- Published on Sunday, 12 October 2014 18:58
by Joshua Greschner
When contemplative silence settles among the wooden desks, among the aging ochre pages, thoughts tingle, thighs shuffle and silently, galaxies within the empty space of O’s swim in circles.
Walled within 3 barren slabs of diffidence, but with her back exposed, she tilts her head at a studious angle, draped in wild hair harangued, then negotiated into X’s of bobby pins like slanted crosses. Her fingertips, drifting over waves of frozen text, have yet to callous like the Weaving Woman’s, a widow of the sea, a master of delicacy and attentiveness.
Waves whip the coast, and tails lash at the sky. “Only strings,” mutters the Weaving Woman, embroidering details of her life: birth, mid-age and resolution against dying. What happens when the ship doesn’t fully sink, when the line snaps but stays lodged inside? The knowing don’t speculate. “It’ll wash up,” she says, assuredly, “sure as hell along with everything.”
Within the library’s silence, my gaze lingers. She gets up, drinks from the fountain. I follow, hiding among shelves of towering ruin. She walks back intently, free from reticence, her arms dangle uncrossed, like tranquilized vines on a tree slipping out of the forest, unnoticed. She runs bare fingers through matted and ferocious hair, cuts loose the weak ties and shakes free her head. Wreckage spins and disintegrates within hurricanes forming and calming. Ancient history resuscitates, to die within moments. Bare fingers emerge from rapture like blanched pillars, uneroded. After fastening shut the ocean, she turns and looks at me.

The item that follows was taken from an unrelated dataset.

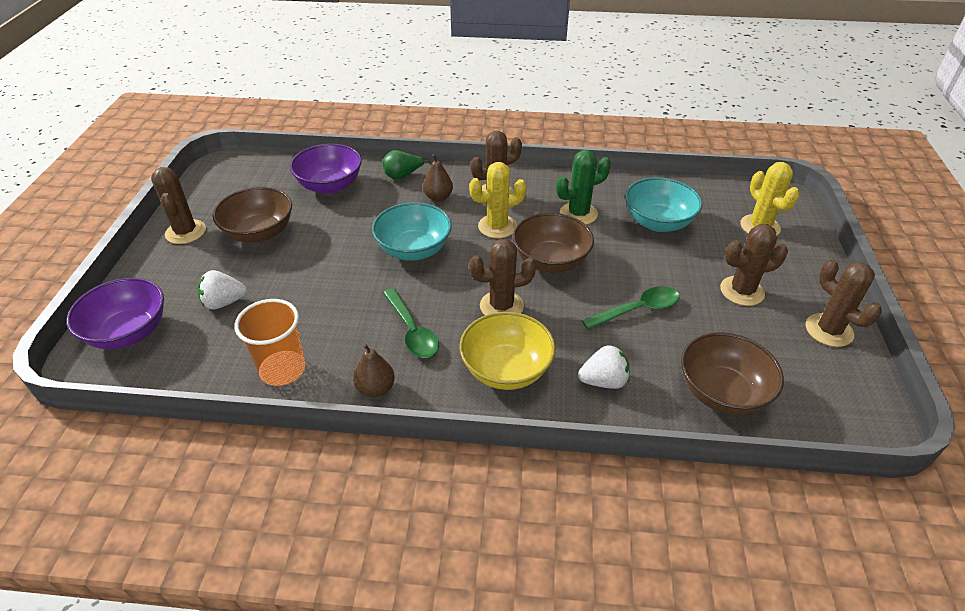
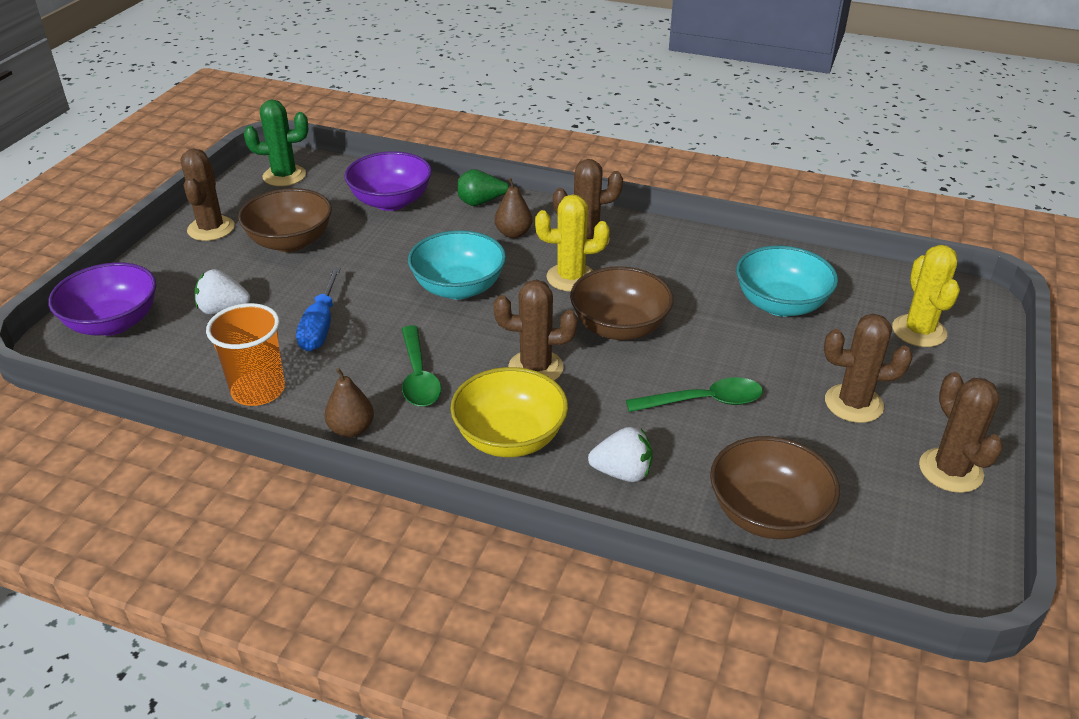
camera: 15 degrees right, 5 degrees down
(313, 302) = (320, 326): none -> blue screwdriver
(578, 214) = (680, 278): green cactus -> green cactus (284, 176)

I, standing naked in my shameless voyeurism, droplets diving down my temple, pooling on the indifferent floor, get a sudden impulse to plunge into the water, to hide from the tempestuous stare of the shore. She recoils, gathers her things and leaves. I sit back down. My sweat dries.
The Weaving Woman bites the final thread of a pall-thin blanket, with her remaining shards of teeth, without her cloudy eyes.